§ **Your assignment**:
Take the listing and give it again exactly, from its first line to its last line.

§ **Supplied data**:
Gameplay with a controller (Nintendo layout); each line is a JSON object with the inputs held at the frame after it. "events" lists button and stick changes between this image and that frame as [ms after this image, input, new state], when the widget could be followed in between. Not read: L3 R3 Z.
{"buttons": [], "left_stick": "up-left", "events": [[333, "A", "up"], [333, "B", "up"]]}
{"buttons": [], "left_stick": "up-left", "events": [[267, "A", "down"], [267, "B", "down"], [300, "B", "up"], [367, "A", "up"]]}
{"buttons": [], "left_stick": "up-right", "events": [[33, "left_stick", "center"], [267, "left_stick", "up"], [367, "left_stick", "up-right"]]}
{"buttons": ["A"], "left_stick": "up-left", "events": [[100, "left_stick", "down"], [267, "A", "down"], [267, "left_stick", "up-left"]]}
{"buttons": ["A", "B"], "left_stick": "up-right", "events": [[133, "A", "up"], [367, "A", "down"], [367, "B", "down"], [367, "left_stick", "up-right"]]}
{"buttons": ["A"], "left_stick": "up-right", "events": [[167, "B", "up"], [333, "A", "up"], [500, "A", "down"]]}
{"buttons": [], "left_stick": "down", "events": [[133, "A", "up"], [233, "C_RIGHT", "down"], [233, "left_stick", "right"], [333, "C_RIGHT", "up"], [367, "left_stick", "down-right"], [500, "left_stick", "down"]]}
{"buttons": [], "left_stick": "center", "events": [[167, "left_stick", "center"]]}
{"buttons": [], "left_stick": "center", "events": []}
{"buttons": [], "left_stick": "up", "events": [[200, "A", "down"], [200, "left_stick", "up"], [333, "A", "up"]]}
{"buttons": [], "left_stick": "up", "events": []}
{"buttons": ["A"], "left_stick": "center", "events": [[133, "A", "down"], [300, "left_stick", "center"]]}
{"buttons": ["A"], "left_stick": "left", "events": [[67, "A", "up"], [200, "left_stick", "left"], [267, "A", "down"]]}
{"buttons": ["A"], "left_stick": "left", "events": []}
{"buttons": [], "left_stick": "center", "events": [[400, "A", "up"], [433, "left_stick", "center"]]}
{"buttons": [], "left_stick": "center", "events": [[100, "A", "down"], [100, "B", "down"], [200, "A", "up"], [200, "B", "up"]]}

§ **Solution**:
Gameplay with a controller (Nintendo layout); each line is a JSON object with the inputs held at the frame after it. "events" lists button and stick changes between this image and that frame as [ms after this image, input, new state], when the widget could be followed in between. Not read: L3 R3 Z.
{"buttons": [], "left_stick": "up-left", "events": [[333, "A", "up"], [333, "B", "up"]]}
{"buttons": [], "left_stick": "up-left", "events": [[267, "A", "down"], [267, "B", "down"], [300, "B", "up"], [367, "A", "up"]]}
{"buttons": [], "left_stick": "up-right", "events": [[33, "left_stick", "center"], [267, "left_stick", "up"], [367, "left_stick", "up-right"]]}
{"buttons": ["A"], "left_stick": "up-left", "events": [[100, "left_stick", "down"], [267, "A", "down"], [267, "left_stick", "up-left"]]}
{"buttons": ["A", "B"], "left_stick": "up-right", "events": [[133, "A", "up"], [367, "A", "down"], [367, "B", "down"], [367, "left_stick", "up-right"]]}
{"buttons": ["A"], "left_stick": "up-right", "events": [[167, "B", "up"], [333, "A", "up"], [500, "A", "down"]]}
{"buttons": [], "left_stick": "down", "events": [[133, "A", "up"], [233, "C_RIGHT", "down"], [233, "left_stick", "right"], [333, "C_RIGHT", "up"], [367, "left_stick", "down-right"], [500, "left_stick", "down"]]}
{"buttons": [], "left_stick": "center", "events": [[167, "left_stick", "center"]]}
{"buttons": [], "left_stick": "center", "events": []}
{"buttons": [], "left_stick": "up", "events": [[200, "A", "down"], [200, "left_stick", "up"], [333, "A", "up"]]}
{"buttons": [], "left_stick": "up", "events": []}
{"buttons": ["A"], "left_stick": "center", "events": [[133, "A", "down"], [300, "left_stick", "center"]]}
{"buttons": ["A"], "left_stick": "left", "events": [[67, "A", "up"], [200, "left_stick", "left"], [267, "A", "down"]]}
{"buttons": ["A"], "left_stick": "left", "events": []}
{"buttons": [], "left_stick": "center", "events": [[400, "A", "up"], [433, "left_stick", "center"]]}
{"buttons": [], "left_stick": "center", "events": [[100, "A", "down"], [100, "B", "down"], [200, "A", "up"], [200, "B", "up"]]}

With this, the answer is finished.